In total, there were 33 fraudulent transactions and $522,386 advanced to Squires to which she was not entitled.

At the end of July, Squires appeared by video at her sentencing hearing, where she delivered a lengthy address to the court. It was meant to be an apology, Stack said Thursday, but was instead an effort to shift the blame for her crimes and the downfall of Exit Realty on the Rock.

Stack pointed out Squires had told the author of her pre-sentence report that although she knew what she was doing was wrong, she was desperate.

“In reality, Ms. Squires’ current circumstance is the result of hubris and greed coupled with a willingness to act criminally in order to meet her financial obligations,” the judge said.

Squires lowered her eyes and nodded.

Nevertheless, Stack said, he is satisfied Squires is genuinely remorseful, particularly for the trouble she caused the real estate agents working for her.

Squires’ crimes carry a mandatory jail sentence. Her lawyer, Randy Piercey, had argued for an eight- to 10-month prison term, while prosecutor Arnold Hussey had argued for a term of three years.

Stack sentenced Squires to two years less a day behind bars, having considered factors on both sides of the argument. On one hand, he said, Squires has no prior criminal record, has repaid $50,000 of the stolen money, has a supportive family, has prospects for the future and was assessed to be at a very low risk to reoffend, he explained.

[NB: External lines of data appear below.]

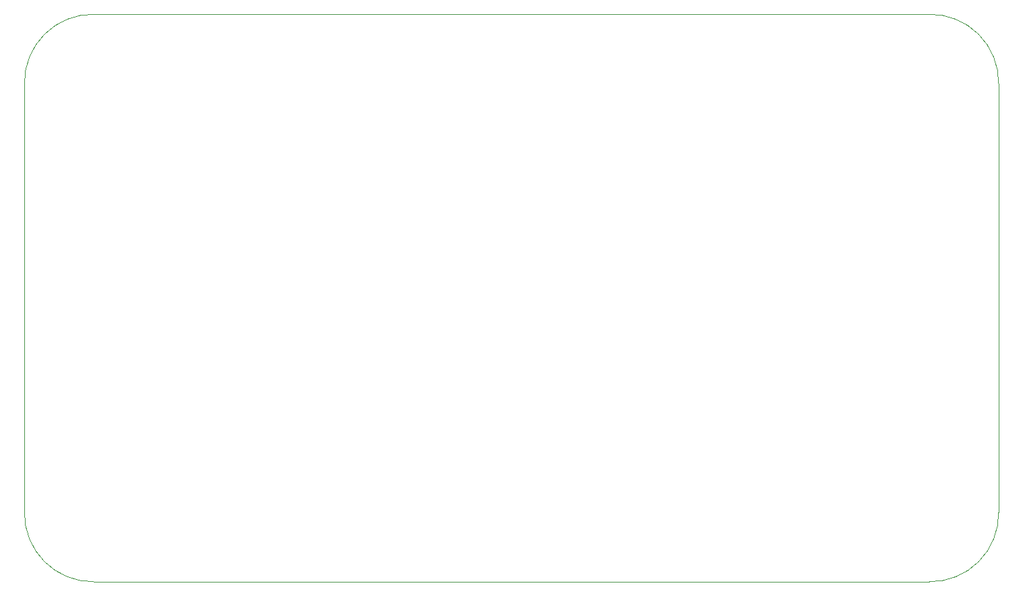
<source format=gbr>
%TF.GenerationSoftware,Altium Limited,Altium Designer,23.11.1 (41)*%
G04 Layer_Color=0*
%FSLAX45Y45*%
%MOMM*%
%TF.SameCoordinates,10814A46-352E-42BD-85D8-3789AA2A08E8*%
%TF.FilePolarity,Positive*%
%TF.FileFunction,Profile,NP*%
%TF.Part,Single*%
G01*
G75*
%TA.AperFunction,Profile*%
%ADD51C,0.02540*%
D51*
X2330273Y-13347791D02*
G03*
X3200309Y-14217827I857427J-12609D01*
G01*
X13690686D01*
Y-14218146D01*
D02*
G03*
X14561044Y-13347786I12614J857745D01*
G01*
X14561044Y-7962809D01*
X14560733D01*
D02*
G03*
X13690691Y-7092767I-857433J12609D01*
G01*
X13690379Y-7092455D01*
X3200314D01*
D02*
G03*
X2329955Y-7962814I-12614J-857745D01*
G01*
Y-13144501D01*
X2330273Y-13144818D01*
Y-13347791D01*
%TF.MD5,9f6a44d23bf986c6f3e395cd052d8f5e*%
M02*

</source>
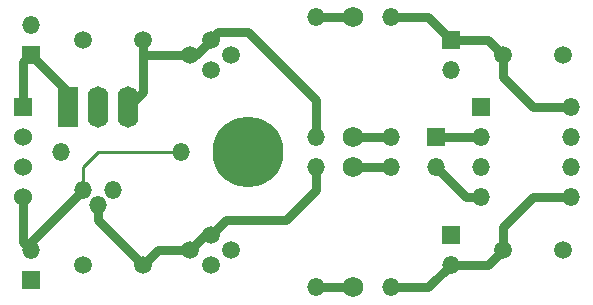
<source format=gtl>
G04 (created by PCBNEW (2013-07-07 BZR 4022)-stable) date 8/2/2014 11:42:44 PM*
%MOIN*%
G04 Gerber Fmt 3.4, Leading zero omitted, Abs format*
%FSLAX34Y34*%
G01*
G70*
G90*
G04 APERTURE LIST*
%ADD10C,0.00590551*%
%ADD11O,0.059X0.059*%
%ADD12R,0.069X0.138*%
%ADD13O,0.069X0.138*%
%ADD14R,0.06X0.06*%
%ADD15C,0.06*%
%ADD16C,0.059*%
%ADD17C,0.069*%
%ADD18R,0.059X0.059*%
%ADD19C,0.23622*%
%ADD20C,0.03*%
%ADD21C,0.01*%
G04 APERTURE END LIST*
G54D10*
G54D11*
X68500Y-59750D03*
X68000Y-60250D03*
X67500Y-59750D03*
G54D12*
X67000Y-57000D03*
G54D13*
X68000Y-57000D03*
X69000Y-57000D03*
G54D11*
X70750Y-58500D03*
X66750Y-58500D03*
X77750Y-58000D03*
X77750Y-54000D03*
X75250Y-58000D03*
X75250Y-54000D03*
X77750Y-63000D03*
X77750Y-59000D03*
X75250Y-63000D03*
X75250Y-59000D03*
G54D14*
X65500Y-57000D03*
G54D15*
X65500Y-58000D03*
X65500Y-59000D03*
X65500Y-60000D03*
G54D16*
X71750Y-61257D03*
X72438Y-61750D03*
X71061Y-61750D03*
X71750Y-62242D03*
X71750Y-55742D03*
X71061Y-55250D03*
X72438Y-55250D03*
X71750Y-54757D03*
G54D17*
X76500Y-59000D03*
X76500Y-63000D03*
X76500Y-54000D03*
X76500Y-58000D03*
G54D18*
X65750Y-62750D03*
G54D11*
X65750Y-61750D03*
G54D18*
X79750Y-61250D03*
G54D11*
X79750Y-62250D03*
G54D18*
X79750Y-54750D03*
G54D11*
X79750Y-55750D03*
G54D18*
X79250Y-58000D03*
G54D11*
X79250Y-59000D03*
G54D18*
X65750Y-55250D03*
G54D11*
X65750Y-54250D03*
G54D18*
X80750Y-57000D03*
G54D11*
X80750Y-58000D03*
X80750Y-59000D03*
X80750Y-60000D03*
X83750Y-60000D03*
X83750Y-59000D03*
X83750Y-57000D03*
X83750Y-58000D03*
G54D16*
X67500Y-62250D03*
X69500Y-62250D03*
X83500Y-61750D03*
X81500Y-61750D03*
X69500Y-54750D03*
X67500Y-54750D03*
X81500Y-55250D03*
X83500Y-55250D03*
G54D19*
X73000Y-58500D03*
G54D20*
X65500Y-57000D02*
X65500Y-55500D01*
X65500Y-55500D02*
X65750Y-55250D01*
X65750Y-55250D02*
X67000Y-56500D01*
X67000Y-56500D02*
X67000Y-57000D01*
G54D21*
X67500Y-59750D02*
X67500Y-59000D01*
X68000Y-58500D02*
X70750Y-58500D01*
X67500Y-59000D02*
X68000Y-58500D01*
G54D20*
X65500Y-60000D02*
X65500Y-61500D01*
X65500Y-61500D02*
X65750Y-61750D01*
X67500Y-59750D02*
X65750Y-61500D01*
X65750Y-61500D02*
X65750Y-61750D01*
X75250Y-54000D02*
X76500Y-54000D01*
X81500Y-55250D02*
X81500Y-56000D01*
X82500Y-57000D02*
X83750Y-57000D01*
X81500Y-56000D02*
X82500Y-57000D01*
X79750Y-54750D02*
X81000Y-54750D01*
X81000Y-54750D02*
X81500Y-55250D01*
X77750Y-54000D02*
X79000Y-54000D01*
X79000Y-54000D02*
X79750Y-54750D01*
X68000Y-60250D02*
X68000Y-60750D01*
X68000Y-60750D02*
X69500Y-62250D01*
X69500Y-62250D02*
X70000Y-61750D01*
X70000Y-61750D02*
X71061Y-61750D01*
X71750Y-61257D02*
X71553Y-61257D01*
X71553Y-61257D02*
X71061Y-61750D01*
X75250Y-59000D02*
X75250Y-59750D01*
X72257Y-60750D02*
X71750Y-61257D01*
X74250Y-60750D02*
X72257Y-60750D01*
X75250Y-59750D02*
X74250Y-60750D01*
X75250Y-63000D02*
X76500Y-63000D01*
X79750Y-62250D02*
X79000Y-63000D01*
X79000Y-63000D02*
X77750Y-63000D01*
X81500Y-61750D02*
X81000Y-62250D01*
X81000Y-62250D02*
X79750Y-62250D01*
X83750Y-60000D02*
X82500Y-60000D01*
X81500Y-61000D02*
X81500Y-61750D01*
X82500Y-60000D02*
X81500Y-61000D01*
X76500Y-58000D02*
X77750Y-58000D01*
X76500Y-59000D02*
X77750Y-59000D01*
X75250Y-58000D02*
X75250Y-56750D01*
X72007Y-54500D02*
X71750Y-54757D01*
X73000Y-54500D02*
X72007Y-54500D01*
X75250Y-56750D02*
X73000Y-54500D01*
X71061Y-55250D02*
X71257Y-55250D01*
X71257Y-55250D02*
X71750Y-54757D01*
X71061Y-55250D02*
X69500Y-55250D01*
X69500Y-54750D02*
X69500Y-55250D01*
X69500Y-55250D02*
X69500Y-56500D01*
X69500Y-56500D02*
X69000Y-57000D01*
X79250Y-59000D02*
X80250Y-60000D01*
X80250Y-60000D02*
X80750Y-60000D01*
X79250Y-58000D02*
X80750Y-58000D01*
M02*

</source>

She also saved court resources and witnesses from having to testify at her scheduled two-month jury trial.

On the other hand, Squires’ crimes are very serious, Stack said, and involved a significant amount of money and degree of planning over a considerable length of time.

“The Crown submits the real estate industry relies heavily on trust and ethical conduct which extends to clients, coworkers, other realtors and financial institutions. Persons in the position of Ms. Squires are responsible for large sums of other people’s money,” Stack said. “The sentence imposed must reflect these principles.”

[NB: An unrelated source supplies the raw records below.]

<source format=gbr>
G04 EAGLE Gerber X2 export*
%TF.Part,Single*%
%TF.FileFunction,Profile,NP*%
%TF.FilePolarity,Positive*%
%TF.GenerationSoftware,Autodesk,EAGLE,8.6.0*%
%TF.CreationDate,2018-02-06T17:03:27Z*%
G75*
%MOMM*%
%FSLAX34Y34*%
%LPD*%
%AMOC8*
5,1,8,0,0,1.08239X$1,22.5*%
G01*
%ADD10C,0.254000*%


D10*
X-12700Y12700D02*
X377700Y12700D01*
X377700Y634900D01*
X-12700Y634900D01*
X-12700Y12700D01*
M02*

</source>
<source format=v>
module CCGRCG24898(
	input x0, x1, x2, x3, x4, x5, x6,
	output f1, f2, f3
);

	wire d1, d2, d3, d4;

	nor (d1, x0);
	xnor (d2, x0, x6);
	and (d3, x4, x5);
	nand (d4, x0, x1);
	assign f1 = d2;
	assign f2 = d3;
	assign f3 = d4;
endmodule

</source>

Two years less a day would serve as denunciation and deterrence, but would also allow the potential for a fresh start for Squires, who has moved on to a career in the hospitality industry in rural Newfoundland, the judge said.

Squires’ future plans include the opening of a shelter in the area for people experiencing homelessness or addictions.

Stack asked Squires to stand as he formally presented her sentence, ordering her not only to serve jail time but to pay back the rest of the stolen money to Access EasyFunds and have no contact with former Exit Realty on the Rock employees or clients.

With that, sheriffs cuffed Squires’ wrists behind her back and escorted her from the courtroom.